To avoid pileup of unprocessed data in the endpoints (stdin data in in.fshd and stdout/stderr data in fsh) a strict flow control protocol must be adhered to.

When a session is created it is initially allowed to send 128 KB (that is, 131072 bytes) to the stdin of the remote system. When it receives an stdin-flow statement the limit is increased to the value sent in it. The fsh process is responsible for counting the bytes and pause if it doesn't receive an stdin-flow statement in time. The in.fshd process is responsible for sending stdin-flow statements. They should ideally be sent in advance, so that in.fshd always maintains a buffer of pending input to the process.

Similarly, in.fshd may only send 128 KB of stdout data and 128 KB of stderr data, until it receives stdout-flow and stderr-flow commands from fsh.

stdin-flow session-no new-limit
stdout-flow session-no new-limit
stderr-flow session-no new-limit

Please note that fshd is not directly involved in the flow control protocol. It only relays messages between all the fsh processes an the in.fshd process.

These limits exists so that both in.fshd and all fsh processes always should be able to read anything that fshd wants to send to them.
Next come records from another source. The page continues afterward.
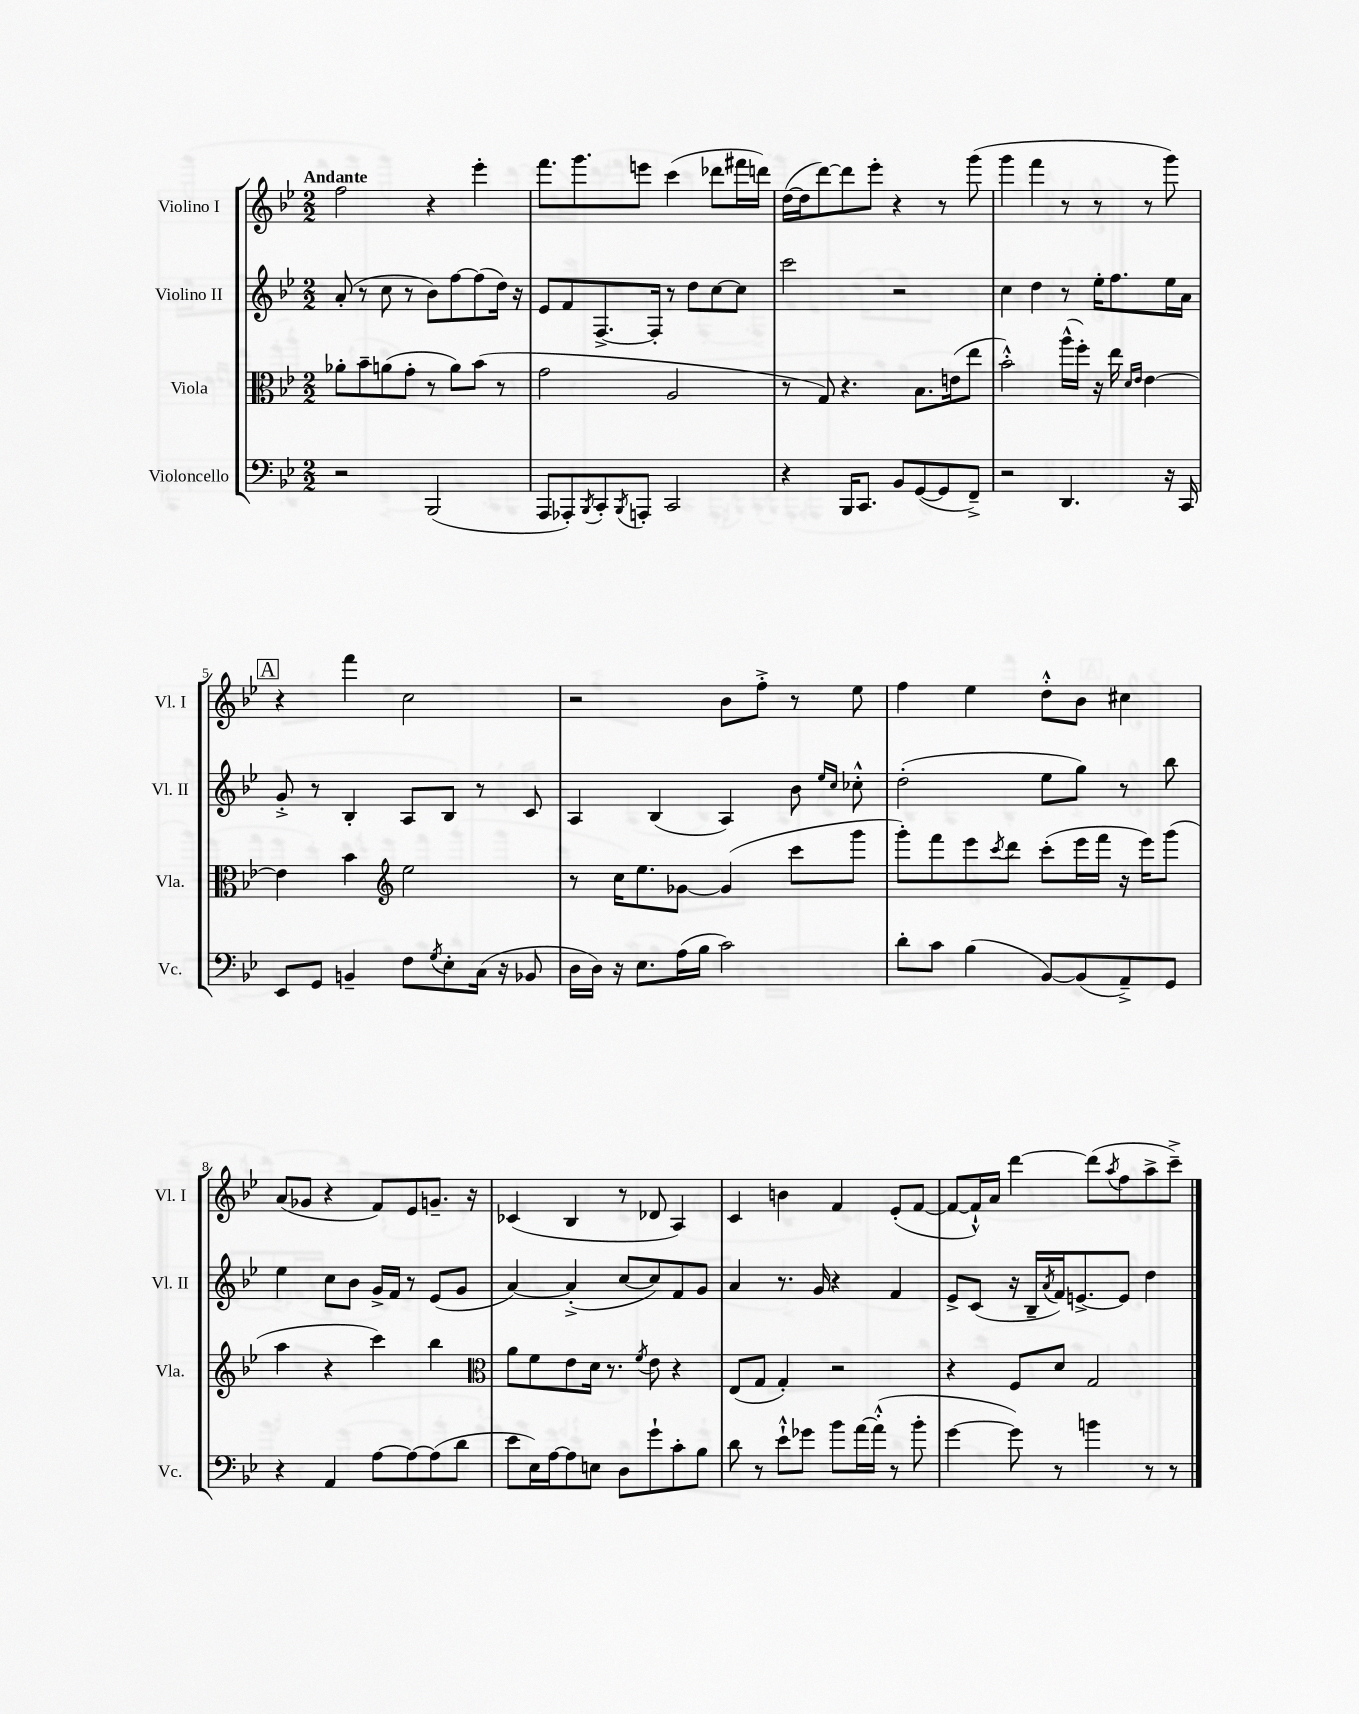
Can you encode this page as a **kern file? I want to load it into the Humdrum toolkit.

**kern	**kern	**kern	**kern
*staff4	*staff3	*staff2	*staff1
*clefF4	*clefC3	*clefG2	*clefG2
*k[b-e-]	*k[b-e-]	*k[b-e-]	*k[b-e-]
*M2/2	*M2/2	*M2/2	*M2/2
2r	8a-'	(8a'	2ff
.	8b-~	8r	.
.	(8a	8cc	.
.	8g'	8r	.
(2BBB-	8r	8b-)	4r
.	8a)	[8ff	.
.	(8b-	(8ff]	4eee-'
.	8r	16dd)	.
.	.	16r	.
=	=	=	=
8AAA	2g	8e-	8.fff
8AAA-')	.	8f	.
.	.	.	8.ggg
8qBBB-	.	.	.
8CC'	.	[8.F^	.
8qBBB-	.	.	.
8AAA'	.	.	8eee
.	.	16F']	.
2CC	2A	8r	(4ccc
.	.	8dd	.
.	.	[8cc	8ddd-
.	.	8cc]	16fff#
.	.	.	16ddd)
=	=	=	=
4r	8r	2ccc	([16dd
.	.	.	16dd]
.	8G)	.	[8ddd)
16BBB-	4.r	.	8ddd]
8.CC	.	.	.
.	.	.	8eee-'
8BB-	.	2r	4r
([8GG	8.B-	.	.
8GG]	.	.	8r
.	(16e	.	.
8FF~^)	8ee-	.	(8ggg
=	=	=	=
2r	2b-'^^)	4cc	4ggg
.	.	4dd	4fff
4.DD	(16aa^^	8r	8r
.	16ff')	.	.
.	16r	16ee-'	8r
.	16ee-	8.ff	.
.	16qqd	.	.
.	16qqe-	.	.
.	[4e-	.	8r
16r	.	16ee-	8ggg)
16CC	.	16a	.
=	=	=	=
8EE-	4e-]	8g'^	4r
8GG	.	8r	.
4BB~	4b-	4B-'	4fff
*	*clefG2	*	*
8F	2ee-	8A	2cc
8qG	.	.	.
8E-'	.	8B-	.
(16C	.	8r	.
16r	.	.	.
8BB-	.	8c	.
=	=	=	=
16D	8r	4A	2r
16D)	.	.	.
16r	16cc	.	.
8.E-	8.ee-	.	.
.	.	(4B-	.
(16A	[8g-	.	.
16B-	.	.	.
2c)	(4g-]	4A)	8b-
.	.	.	8ff'^
.	8ccc	8b-	8r
.	.	16qqee-	.
.	.	16qqcc	.
.	8ggg	8cc-'^^	8ee-
=	=	=	=
8d'	8ggg')	(2dd'	4ff
8c	8fff	.	.
(4B-	8eee-	.	4ee-
.	8qccc	.	.
.	8ddd	.	.
[8BB-)	(8ccc'	8ee-	8dd'^^
(8BB-]	16eee-	8gg)	8b-
.	16fff	.	.
8AA~^)	16r	8r	4cc#
.	16eee-)	.	.
8GG	(8ggg	8bb-	.
=	=	=	=
4r	4aa	4ee-	(8a
.	.	.	8g-
4AA	4r	8cc	4r
.	.	8b-	.
[8A	4ccc)	16g^	8f)
.	.	16f	.
8A_	.	8r	8e-
(8A]	4bb-	(8e-	8.g~
8d	.	8g	.
.	.	.	16r
=	=	=	=
*	*clefC3	*	*
8e-	8a	[4a)	(4c-
16E-)	8f	.	.
[16A	.	.	.
8A]	8e-	(4a'^]	4B-
8E	16d	.	.
.	8.r	.	.
8D	.	[8cc	8r
.	8qf	.	.
8g`	8e-	8cc])	8d-
8c'	4r	8f	4A)
8B-	.	8g	.
=	=	=	=
8d	(8E-	4a	4c
8r	8G	.	.
8e-`^^	4G')	8.r	4b
8g-	.	.	.
.	.	16g	.
8b-	2r	4r	4f
[16a	.	.	.
(16a'^^]	.	.	.
8r	.	4f	(8e-'
8b-'	.	.	[8f
=	=	=	=
[4g	4r	8e-^	8f_
.	.	(8c	16f`^^])
.	.	.	16a
8g])	8F	16r	[4ddd
.	.	16B-~	.
.	.	8qa	.
8r	8d	16f)	.
.	.	[8.e^	.
4b	2G	.	(8ddd]
.	.	.	8qaa
.	.	8e]	8ff
8r	.	4dd	8aa^
8r	.	.	8ccc~^)
==	==	==	==
*-	*-	*-	*-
The initially allowed window of 128 KB is included so that a new session can start sending data at once, without a need for any round-trip delay.

Node:Local protocol, Previous:Remote protocol, Up:Top

The local protocol

The protocol used between fsh and fshd is identicaly to the remote protocol, with one exception: there is no session number.

fshd creates an AF_UNIX socket in /tmp/fshd-UID/server.method.login (with funny characters encoded with a QP-like encoding). The protection of /tmp/fshd-UID is set so that it is only accessible by the user with the proper uid.